- TASK INPUT
----------
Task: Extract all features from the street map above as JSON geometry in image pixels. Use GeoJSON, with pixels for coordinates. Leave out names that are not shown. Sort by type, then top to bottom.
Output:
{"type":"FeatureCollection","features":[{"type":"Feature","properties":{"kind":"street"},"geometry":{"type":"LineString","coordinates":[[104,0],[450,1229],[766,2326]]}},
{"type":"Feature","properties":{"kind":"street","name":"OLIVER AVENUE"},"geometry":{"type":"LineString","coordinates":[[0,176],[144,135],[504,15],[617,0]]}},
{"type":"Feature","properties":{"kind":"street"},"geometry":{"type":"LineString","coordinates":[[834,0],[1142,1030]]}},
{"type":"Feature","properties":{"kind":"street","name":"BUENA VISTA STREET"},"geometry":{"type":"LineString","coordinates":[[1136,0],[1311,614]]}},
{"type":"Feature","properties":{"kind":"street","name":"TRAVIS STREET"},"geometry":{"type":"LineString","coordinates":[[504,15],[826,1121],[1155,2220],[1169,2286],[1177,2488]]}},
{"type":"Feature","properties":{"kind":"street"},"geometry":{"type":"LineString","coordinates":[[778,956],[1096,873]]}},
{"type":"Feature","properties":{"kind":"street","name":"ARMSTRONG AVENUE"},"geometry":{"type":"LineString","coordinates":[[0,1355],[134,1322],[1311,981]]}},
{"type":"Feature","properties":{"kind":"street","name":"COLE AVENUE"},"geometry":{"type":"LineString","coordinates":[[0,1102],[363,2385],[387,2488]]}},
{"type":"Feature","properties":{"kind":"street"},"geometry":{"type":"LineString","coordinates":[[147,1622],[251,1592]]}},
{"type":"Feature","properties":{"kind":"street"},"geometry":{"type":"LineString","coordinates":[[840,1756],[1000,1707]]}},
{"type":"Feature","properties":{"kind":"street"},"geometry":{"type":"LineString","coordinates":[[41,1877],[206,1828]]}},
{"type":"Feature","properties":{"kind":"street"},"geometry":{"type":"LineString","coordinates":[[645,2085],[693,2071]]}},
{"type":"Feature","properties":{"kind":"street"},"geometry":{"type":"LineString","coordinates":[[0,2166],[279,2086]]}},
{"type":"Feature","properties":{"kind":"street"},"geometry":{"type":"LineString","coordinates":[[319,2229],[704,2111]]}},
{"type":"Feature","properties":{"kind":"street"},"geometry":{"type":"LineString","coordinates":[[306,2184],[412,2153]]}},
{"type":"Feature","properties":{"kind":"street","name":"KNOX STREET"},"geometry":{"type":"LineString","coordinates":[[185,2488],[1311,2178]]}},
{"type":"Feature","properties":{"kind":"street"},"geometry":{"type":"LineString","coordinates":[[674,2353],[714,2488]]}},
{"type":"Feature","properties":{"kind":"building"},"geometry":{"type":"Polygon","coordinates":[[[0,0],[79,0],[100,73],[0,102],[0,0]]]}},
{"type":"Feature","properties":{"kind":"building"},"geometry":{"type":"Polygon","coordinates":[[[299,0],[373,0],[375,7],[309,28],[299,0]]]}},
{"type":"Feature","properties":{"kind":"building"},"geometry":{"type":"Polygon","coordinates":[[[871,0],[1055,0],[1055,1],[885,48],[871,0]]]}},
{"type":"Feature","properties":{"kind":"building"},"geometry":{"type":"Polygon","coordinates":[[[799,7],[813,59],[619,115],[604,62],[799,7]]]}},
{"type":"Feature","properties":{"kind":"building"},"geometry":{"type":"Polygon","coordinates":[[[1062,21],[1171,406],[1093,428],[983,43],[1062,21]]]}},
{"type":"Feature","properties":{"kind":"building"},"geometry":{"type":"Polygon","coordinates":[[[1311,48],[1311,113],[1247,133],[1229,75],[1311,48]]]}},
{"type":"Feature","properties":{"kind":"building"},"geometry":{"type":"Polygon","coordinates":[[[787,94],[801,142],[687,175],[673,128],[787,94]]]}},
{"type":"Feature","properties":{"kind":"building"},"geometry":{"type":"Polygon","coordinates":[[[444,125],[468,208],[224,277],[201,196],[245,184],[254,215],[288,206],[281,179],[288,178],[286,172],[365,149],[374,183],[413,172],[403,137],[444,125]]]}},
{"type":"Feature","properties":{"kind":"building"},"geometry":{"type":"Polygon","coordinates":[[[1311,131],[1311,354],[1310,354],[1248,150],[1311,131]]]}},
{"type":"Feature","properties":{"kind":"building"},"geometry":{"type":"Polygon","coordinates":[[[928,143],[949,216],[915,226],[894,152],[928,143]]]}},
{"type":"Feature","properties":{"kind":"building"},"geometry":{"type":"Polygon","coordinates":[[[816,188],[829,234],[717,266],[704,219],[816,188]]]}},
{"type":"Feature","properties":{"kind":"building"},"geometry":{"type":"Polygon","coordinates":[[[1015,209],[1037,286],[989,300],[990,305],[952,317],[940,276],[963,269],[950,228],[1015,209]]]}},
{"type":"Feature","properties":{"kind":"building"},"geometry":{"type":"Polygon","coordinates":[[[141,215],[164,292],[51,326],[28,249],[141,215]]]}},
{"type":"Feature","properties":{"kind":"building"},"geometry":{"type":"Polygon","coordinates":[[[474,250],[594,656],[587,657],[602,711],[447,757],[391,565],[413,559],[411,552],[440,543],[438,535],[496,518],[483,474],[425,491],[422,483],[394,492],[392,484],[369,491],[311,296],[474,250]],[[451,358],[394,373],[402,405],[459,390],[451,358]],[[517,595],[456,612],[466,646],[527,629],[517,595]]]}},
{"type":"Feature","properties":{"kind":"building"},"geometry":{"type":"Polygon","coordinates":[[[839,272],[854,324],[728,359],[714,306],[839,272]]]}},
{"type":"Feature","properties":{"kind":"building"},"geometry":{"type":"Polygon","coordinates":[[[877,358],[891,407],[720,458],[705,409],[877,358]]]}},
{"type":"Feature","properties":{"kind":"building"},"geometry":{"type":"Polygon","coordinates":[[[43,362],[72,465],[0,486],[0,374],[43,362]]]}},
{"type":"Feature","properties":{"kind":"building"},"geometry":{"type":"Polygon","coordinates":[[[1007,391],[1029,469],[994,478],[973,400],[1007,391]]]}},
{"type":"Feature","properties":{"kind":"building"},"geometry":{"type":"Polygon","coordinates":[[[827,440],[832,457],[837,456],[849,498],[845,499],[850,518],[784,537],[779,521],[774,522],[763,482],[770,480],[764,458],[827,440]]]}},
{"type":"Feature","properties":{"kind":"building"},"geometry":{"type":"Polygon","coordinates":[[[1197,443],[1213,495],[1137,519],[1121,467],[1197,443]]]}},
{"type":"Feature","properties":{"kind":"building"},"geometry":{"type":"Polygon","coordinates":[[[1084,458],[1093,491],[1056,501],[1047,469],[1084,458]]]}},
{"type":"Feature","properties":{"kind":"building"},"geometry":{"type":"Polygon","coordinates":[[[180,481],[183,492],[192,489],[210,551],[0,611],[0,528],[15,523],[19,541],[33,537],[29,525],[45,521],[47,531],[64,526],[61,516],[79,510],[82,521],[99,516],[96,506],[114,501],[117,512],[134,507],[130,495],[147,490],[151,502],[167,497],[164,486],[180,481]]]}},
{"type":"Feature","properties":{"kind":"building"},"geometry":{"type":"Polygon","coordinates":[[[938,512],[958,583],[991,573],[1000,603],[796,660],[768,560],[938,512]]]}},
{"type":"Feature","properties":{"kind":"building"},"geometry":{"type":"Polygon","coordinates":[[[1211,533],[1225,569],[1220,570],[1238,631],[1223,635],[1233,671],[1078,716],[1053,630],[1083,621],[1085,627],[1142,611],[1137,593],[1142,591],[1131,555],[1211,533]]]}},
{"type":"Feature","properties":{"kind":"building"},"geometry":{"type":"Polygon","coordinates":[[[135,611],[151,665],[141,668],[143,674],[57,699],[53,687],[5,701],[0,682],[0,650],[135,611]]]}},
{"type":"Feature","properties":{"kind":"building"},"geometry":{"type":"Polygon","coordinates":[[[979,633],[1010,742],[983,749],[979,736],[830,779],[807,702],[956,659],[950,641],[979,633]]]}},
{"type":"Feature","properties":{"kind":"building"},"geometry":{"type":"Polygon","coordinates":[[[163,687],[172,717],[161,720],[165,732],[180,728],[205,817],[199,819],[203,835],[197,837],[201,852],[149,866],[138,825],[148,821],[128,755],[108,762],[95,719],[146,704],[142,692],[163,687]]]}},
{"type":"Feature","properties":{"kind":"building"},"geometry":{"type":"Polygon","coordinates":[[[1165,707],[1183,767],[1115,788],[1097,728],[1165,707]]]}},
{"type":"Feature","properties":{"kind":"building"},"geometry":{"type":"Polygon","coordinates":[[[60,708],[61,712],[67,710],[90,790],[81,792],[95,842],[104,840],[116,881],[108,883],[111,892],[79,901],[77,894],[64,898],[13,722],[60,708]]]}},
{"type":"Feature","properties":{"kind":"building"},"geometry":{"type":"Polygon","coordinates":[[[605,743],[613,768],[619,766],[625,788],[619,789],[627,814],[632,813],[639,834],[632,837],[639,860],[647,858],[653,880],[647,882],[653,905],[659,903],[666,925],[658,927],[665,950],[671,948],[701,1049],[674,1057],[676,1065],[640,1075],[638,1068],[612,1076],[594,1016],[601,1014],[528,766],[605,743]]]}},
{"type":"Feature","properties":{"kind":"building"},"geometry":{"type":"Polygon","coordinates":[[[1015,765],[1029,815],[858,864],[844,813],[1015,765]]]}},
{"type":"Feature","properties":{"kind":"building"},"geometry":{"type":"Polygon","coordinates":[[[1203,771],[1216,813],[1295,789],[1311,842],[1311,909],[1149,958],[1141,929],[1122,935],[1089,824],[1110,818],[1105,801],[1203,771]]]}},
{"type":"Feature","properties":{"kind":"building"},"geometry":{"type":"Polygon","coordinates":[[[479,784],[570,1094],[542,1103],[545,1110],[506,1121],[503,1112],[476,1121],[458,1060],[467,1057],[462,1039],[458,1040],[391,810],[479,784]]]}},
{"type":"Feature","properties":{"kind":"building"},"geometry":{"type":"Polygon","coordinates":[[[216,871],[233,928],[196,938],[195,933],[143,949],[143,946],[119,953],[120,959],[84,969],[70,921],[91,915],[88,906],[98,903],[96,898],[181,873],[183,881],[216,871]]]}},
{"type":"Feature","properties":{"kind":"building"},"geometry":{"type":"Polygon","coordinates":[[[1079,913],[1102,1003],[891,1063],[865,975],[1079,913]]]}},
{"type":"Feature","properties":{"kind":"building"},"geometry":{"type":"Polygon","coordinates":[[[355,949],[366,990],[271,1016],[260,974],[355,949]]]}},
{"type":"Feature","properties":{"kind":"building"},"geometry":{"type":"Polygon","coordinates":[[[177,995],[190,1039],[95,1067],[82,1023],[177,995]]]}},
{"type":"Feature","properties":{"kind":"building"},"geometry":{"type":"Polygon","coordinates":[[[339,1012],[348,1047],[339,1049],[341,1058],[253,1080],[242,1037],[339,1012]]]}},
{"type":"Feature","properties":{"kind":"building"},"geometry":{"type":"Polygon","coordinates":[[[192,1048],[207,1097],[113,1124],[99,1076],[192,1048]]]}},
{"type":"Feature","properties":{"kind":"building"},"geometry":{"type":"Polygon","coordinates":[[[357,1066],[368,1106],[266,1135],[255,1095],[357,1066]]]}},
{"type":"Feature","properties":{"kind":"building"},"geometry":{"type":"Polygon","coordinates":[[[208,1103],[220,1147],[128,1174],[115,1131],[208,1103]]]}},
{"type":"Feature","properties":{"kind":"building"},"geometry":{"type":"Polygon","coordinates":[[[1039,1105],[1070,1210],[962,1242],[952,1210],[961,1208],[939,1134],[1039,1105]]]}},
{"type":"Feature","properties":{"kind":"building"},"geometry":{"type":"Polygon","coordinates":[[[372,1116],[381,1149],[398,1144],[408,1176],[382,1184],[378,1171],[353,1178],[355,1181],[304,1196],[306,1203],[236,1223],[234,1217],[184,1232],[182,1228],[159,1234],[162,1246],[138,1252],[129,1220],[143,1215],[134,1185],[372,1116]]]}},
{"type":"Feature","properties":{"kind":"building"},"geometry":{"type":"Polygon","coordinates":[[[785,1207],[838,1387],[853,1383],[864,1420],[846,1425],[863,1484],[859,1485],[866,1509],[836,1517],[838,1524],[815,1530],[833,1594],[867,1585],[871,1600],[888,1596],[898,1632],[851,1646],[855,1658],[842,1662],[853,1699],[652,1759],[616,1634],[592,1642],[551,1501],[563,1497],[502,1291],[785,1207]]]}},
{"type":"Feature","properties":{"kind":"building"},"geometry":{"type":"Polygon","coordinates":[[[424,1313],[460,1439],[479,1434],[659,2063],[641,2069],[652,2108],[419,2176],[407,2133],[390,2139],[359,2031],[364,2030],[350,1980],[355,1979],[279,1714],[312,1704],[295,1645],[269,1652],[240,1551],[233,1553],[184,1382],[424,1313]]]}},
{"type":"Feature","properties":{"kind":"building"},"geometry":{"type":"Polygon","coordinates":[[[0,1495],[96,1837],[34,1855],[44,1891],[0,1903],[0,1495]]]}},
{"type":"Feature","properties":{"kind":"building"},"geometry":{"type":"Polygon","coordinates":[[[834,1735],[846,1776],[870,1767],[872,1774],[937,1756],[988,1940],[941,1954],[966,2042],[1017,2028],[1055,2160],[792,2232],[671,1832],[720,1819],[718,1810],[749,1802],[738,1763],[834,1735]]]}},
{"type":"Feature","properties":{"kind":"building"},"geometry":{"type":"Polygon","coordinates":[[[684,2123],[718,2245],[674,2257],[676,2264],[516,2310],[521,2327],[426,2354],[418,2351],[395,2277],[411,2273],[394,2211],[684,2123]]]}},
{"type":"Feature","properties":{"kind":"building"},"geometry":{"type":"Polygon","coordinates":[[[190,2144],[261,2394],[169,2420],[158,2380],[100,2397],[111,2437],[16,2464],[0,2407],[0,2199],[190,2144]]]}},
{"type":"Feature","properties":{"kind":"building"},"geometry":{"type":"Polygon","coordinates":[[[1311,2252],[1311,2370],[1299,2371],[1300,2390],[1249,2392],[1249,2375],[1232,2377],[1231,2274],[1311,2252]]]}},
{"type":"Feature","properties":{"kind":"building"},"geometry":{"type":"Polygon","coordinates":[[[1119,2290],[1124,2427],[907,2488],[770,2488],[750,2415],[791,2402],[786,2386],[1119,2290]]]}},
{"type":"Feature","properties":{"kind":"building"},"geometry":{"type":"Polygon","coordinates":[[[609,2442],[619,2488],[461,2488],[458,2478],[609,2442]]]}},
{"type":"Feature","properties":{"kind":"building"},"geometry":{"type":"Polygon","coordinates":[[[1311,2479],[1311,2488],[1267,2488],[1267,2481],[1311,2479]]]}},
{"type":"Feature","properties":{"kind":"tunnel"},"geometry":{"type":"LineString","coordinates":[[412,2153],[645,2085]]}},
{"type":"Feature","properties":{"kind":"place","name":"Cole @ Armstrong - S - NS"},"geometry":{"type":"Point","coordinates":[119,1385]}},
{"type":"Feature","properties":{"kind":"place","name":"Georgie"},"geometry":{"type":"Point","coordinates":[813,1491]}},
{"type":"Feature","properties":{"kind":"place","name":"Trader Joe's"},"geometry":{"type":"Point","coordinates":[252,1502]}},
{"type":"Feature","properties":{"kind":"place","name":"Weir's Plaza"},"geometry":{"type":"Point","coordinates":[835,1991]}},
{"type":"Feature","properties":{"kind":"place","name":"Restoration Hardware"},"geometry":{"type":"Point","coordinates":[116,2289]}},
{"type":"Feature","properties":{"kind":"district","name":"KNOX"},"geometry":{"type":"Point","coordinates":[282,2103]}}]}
----------
- WHAT THE TASK ASKS
Search the entries above for lines containing the word "features", and copy each one.

- EXPECTED ANSWER
Task: Extract all features from the street map above as JSON geometry in image pixels. Use GeoJSON, with pixels for coordinates. Leave out names that are not shown. Sort by type, then top to bottom.
{"type":"FeatureCollection","features":[{"type":"Feature","properties":{"kind":"street"},"geometry":{"type":"LineString","coordinates":[[104,0],[450,1229],[766,2326]]}},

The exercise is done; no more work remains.